▸ **EXERCISE INPUT**:
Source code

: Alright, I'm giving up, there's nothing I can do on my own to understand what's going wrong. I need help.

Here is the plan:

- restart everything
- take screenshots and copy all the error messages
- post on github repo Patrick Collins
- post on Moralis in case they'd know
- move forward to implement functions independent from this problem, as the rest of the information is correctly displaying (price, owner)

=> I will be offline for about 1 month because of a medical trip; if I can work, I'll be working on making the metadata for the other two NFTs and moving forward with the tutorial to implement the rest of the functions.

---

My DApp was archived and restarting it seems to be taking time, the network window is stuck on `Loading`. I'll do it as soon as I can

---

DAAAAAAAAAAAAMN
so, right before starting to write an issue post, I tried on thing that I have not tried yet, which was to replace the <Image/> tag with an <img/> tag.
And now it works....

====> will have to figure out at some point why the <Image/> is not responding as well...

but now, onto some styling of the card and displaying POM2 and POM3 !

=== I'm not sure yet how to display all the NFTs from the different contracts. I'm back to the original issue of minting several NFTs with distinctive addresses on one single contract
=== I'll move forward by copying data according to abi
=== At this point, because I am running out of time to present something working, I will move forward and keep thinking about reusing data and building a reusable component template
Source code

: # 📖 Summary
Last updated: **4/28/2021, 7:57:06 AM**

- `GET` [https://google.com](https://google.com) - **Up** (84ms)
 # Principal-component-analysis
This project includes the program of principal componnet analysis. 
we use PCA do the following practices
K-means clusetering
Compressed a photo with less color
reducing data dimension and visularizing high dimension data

▸ **PROBLEM TO SOLVE**:
Rewrite the listing above as a numbered list with one line per item, leaving out the blank lines.

▸ **EXPECTED ANSWER**:
1. Source code
2. : Alright, I'm giving up, there's nothing I can do on my own to understand what's going wrong. I need help.
3. Here is the plan:
4. - restart everything
5. - take screenshots and copy all the error messages
6. - post on github repo Patrick Collins
7. - post on Moralis in case they'd know
8. - move forward to implement functions independent from this problem, as the rest of the information is correctly displaying (price, owner)
9. => I will be offline for about 1 month because of a medical trip; if I can work, I'll be working on making the metadata for the other two NFTs and moving forward with the tutorial to implement the rest of the functions.
10. ---
11. My DApp was archived and restarting it seems to be taking time, the network window is stuck on `Loading`. I'll do it as soon as I can
12. ---
13. DAAAAAAAAAAAAMN
14. so, right before starting to write an issue post, I tried on thing that I have not tried yet, which was to replace the <Image/> tag with an <img/> tag.
15. And now it works....
16. ====> will have to figure out at some point why the <Image/> is not responding as well...
17. but now, onto some styling of the card and displaying POM2 and POM3 !
18. === I'm not sure yet how to display all the NFTs from the different contracts. I'm back to the original issue of minting several NFTs with distinctive addresses on one single contract
19. === I'll move forward by copying data according to abi
20. === At this point, because I am running out of time to present something working, I will move forward and keep thinking about reusing data and building a reusable component template
21. Source code
22. : # 📖 Summary
23. Last updated: **4/28/2021, 7:57:06 AM**
24. - `GET` [https://google.com](https://google.com) - **Up** (84ms)
25.  # Principal-component-analysis
26. This project includes the program of principal componnet analysis. 
27. we use PCA do the following practices
28. K-means clusetering
29. Compressed a photo with less color
30. reducing data dimension and visularizing high dimension data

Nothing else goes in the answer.